## Exercise details
Using the line that has "Breast MRI (dynamic" as the starting point, print each line to the end of the material below word for word. Add no other lines.
____
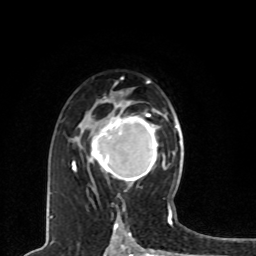
Breast MRI, one axial slice. Position 49 of 80 along the scan axis. Cropped to one breast. Dynamic contrast-enhanced series, time point 2 of 8 at this slice position (early post-contrast). 1.5 T. TE 4.2 ms, TR 7 ms. 2 mm slice thickness. 256 × 256 image matrix, field of view 165 × 165 mm. Female patient.
Structures marked on this image (semi-automatic segmentation, software-assisted and operator-edited):
- enhancing-tissue mask used for the functional tumour volume (all voxels passing the contrast-enhancement thresholds inside the analysis volume; usually the tumour): bounding box [x1, y1, x2, y2] px = [88, 112, 162, 184]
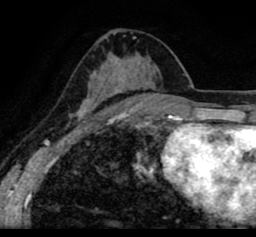
Breast MRI (dynamic contrast-enhanced), one axial slice. Slice 48 of 80 in the series (ordered by position). Cropped to one breast. Dynamic contrast-enhanced series, time point 2 of 8 at this slice position (early post-contrast). 1.5 T. TE 2.6 ms, TR 5.6 ms. 2 mm slice thickness. 256 × 237 image matrix, field of view 170 × 157 mm. Female patient.
Outlined on this slice (semi-automatic segmentation, software-assisted and operator-edited):
- enhancing-tissue mask used for the functional tumour volume (all voxels passing the contrast-enhancement thresholds inside the analysis volume; usually the tumour): bounding box [x1, y1, x2, y2] px = [19, 19, 256, 116]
____
## Task result
Breast MRI (dynamic contrast-enhanced), one axial slice. Slice 48 of 80 in the series (ordered by position). Cropped to one breast. Dynamic contrast-enhanced series, time point 2 of 8 at this slice position (early post-contrast). 1.5 T. TE 2.6 ms, TR 5.6 ms. 2 mm slice thickness. 256 × 237 image matrix, field of view 170 × 157 mm. Female patient.
Outlined on this slice (semi-automatic segmentation, software-assisted and operator-edited):
- enhancing-tissue mask used for the functional tumour volume (all voxels passing the contrast-enhancement thresholds inside the analysis volume; usually the tumour): bounding box [x1, y1, x2, y2] px = [19, 19, 256, 116]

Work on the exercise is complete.